### [RECORDS TO PROCESS]
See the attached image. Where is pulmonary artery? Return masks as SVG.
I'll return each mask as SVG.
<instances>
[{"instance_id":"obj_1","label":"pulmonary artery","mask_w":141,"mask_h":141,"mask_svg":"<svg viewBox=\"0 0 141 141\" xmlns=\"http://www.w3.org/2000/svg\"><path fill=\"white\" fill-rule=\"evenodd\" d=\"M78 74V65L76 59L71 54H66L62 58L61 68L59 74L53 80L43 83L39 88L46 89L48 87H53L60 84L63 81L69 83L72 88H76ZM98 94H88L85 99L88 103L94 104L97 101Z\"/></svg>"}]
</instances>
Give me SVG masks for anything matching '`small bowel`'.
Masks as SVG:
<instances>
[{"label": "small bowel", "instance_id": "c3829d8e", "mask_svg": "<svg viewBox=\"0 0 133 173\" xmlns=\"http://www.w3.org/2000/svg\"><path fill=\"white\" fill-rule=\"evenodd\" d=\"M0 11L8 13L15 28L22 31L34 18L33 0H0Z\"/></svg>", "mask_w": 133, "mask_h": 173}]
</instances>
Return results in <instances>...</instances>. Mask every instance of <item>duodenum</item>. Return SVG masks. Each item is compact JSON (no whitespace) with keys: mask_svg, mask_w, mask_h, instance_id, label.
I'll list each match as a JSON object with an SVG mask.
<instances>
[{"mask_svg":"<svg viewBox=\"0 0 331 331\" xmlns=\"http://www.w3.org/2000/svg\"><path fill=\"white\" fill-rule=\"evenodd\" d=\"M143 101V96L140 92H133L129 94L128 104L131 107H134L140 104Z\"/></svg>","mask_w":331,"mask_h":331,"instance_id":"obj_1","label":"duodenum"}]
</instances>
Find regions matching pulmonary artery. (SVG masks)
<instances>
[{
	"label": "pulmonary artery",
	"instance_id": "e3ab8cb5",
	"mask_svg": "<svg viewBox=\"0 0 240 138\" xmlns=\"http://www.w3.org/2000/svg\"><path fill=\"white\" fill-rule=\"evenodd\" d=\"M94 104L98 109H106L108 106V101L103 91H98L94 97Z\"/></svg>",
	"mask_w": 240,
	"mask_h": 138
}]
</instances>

### [TO DO]
Pull out each line of the items above that contains the word "matching", and copy those lines in full.

### [ANSWER TO THIS TASK]
Give me SVG masks for anything matching '`small bowel`'.
Find regions matching pulmonary artery. (SVG masks)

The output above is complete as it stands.